◆ GIVEN DATA
* * * * * * *

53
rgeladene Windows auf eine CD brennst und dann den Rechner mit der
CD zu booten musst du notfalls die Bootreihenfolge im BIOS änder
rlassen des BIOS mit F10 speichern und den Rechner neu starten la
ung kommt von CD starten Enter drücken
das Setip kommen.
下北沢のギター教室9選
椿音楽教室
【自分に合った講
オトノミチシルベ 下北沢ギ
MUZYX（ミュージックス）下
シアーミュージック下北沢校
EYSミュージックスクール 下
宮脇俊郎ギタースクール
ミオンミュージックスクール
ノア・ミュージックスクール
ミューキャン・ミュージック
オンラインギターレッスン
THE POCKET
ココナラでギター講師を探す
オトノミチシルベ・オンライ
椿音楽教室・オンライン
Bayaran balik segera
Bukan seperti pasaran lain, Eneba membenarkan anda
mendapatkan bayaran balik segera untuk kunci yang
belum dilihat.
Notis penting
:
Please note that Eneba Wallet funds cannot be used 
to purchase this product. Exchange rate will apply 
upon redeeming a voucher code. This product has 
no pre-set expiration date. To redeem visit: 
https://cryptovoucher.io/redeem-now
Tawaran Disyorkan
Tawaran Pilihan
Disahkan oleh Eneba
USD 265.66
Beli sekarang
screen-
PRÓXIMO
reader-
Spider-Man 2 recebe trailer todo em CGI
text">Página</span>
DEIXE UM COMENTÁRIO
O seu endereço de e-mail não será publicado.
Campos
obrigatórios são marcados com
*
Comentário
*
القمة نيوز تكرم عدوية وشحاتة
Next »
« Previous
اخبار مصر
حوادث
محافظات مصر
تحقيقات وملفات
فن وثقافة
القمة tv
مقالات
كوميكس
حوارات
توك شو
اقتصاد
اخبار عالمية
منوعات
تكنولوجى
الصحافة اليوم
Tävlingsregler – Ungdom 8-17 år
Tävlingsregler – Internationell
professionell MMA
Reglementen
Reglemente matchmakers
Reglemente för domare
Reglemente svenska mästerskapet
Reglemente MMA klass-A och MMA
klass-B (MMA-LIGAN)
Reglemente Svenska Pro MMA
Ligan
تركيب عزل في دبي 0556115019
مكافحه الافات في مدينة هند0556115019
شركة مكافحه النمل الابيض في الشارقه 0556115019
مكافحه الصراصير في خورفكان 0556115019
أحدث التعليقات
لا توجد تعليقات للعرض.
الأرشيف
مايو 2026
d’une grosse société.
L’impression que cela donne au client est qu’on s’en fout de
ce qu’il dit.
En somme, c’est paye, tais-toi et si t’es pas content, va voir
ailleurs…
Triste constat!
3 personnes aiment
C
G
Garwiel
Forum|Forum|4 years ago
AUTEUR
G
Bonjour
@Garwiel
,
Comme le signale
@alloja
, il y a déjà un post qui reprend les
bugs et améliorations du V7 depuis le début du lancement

* * * * * * *

◆ EXERCISE INSTRUCTIONS
The lines to return are those in the material above that hold "Tawaran".

◆ RESULT
Tawaran Disyorkan
Tawaran Pilihan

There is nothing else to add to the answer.